Exemplo prático: no passado fim-de-semana realizou-se o MIUT e o Trail de Miranda do Douro (TMD). De um lado, uma prova de créditos firmados, que para muitos implica um elevado custo financeiro (por se realizar na Madeira) e sem prémios monetários. Do outro, uma primeira edição, realizada no Continente e com prémios monetários. Agora vejam o feedback dos atletas e o número de participantes numa prova e na outra.
O MIUT deixou todos rendidos. O TMD deixou muitos desiludidos. O TMD começou com 45min de atraso porque estava nevoeiro. Repito: porque estava nevoeiro. Havia estacas de madeira e cordéis de atar chouriças a fazer as vezes de fitas de sinalização. Havia pontos em que os atletas de diferentes provas se cruzavam, vindos de diferentes direcções, uns com 12km, outros com 20km e outros 28km. Apenas 10 atletas fizeram o percurso correcto porque nos primeiros 200m havia uma cortada à esquerda e placas à direita – e quase todos seguiram as placas.
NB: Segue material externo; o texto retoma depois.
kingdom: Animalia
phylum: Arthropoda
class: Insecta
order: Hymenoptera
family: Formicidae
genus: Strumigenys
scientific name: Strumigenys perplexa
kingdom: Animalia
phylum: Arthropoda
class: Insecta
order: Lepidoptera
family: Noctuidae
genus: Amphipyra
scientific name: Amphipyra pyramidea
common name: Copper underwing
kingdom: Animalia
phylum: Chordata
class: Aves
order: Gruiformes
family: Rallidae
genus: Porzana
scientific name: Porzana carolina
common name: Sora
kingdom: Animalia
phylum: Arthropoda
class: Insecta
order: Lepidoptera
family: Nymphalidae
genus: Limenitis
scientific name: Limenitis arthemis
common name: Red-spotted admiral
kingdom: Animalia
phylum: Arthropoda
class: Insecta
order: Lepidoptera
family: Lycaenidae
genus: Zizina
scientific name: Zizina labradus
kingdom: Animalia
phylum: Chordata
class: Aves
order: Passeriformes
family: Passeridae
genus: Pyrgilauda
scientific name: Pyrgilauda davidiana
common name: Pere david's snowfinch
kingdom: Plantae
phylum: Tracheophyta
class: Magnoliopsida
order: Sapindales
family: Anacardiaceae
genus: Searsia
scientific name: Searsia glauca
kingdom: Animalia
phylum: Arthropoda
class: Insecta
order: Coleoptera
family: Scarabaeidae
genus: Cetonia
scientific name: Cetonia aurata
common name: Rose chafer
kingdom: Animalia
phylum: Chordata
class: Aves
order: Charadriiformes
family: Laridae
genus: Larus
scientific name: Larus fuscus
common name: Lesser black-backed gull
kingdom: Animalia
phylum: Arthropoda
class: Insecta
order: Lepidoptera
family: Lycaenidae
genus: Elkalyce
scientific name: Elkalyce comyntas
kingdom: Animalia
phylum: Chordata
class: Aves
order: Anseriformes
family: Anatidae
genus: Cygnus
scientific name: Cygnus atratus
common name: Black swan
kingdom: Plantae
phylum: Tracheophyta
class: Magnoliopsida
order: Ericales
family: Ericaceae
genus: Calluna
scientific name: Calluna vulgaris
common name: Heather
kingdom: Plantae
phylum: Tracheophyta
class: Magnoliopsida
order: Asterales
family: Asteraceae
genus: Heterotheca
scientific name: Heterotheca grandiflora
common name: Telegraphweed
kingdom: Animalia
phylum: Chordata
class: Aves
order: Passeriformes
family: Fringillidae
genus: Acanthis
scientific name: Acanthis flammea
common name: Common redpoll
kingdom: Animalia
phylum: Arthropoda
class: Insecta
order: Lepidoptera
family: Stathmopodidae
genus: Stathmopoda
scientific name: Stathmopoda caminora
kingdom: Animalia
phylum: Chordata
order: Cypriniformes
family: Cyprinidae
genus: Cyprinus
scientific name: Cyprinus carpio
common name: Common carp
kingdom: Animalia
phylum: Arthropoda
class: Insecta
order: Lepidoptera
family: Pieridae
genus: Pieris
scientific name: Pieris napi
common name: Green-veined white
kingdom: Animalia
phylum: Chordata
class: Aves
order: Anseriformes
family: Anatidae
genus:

E não houve classificação feminina porque nenhuma mulher se encontrava entre os 10 atletas referidos anteriormente. Um desastre.
Em boa verdade, eu aplaudo a introdução de prémios monetários no Trail. Os nossos campeões merecem o dinheiro. Mais do que merecem, precisam. Mas que país é este no qual os seus melhores atletas andam rotos? O André Rodrigues, por exemplo, parece um sem-abrigo atropelado por uma debulhadora. O desgraçado anda na rua e as pessoas dão-lhe dinheiro para ele comprar umas sapatilhas novas. Assim não pode ser.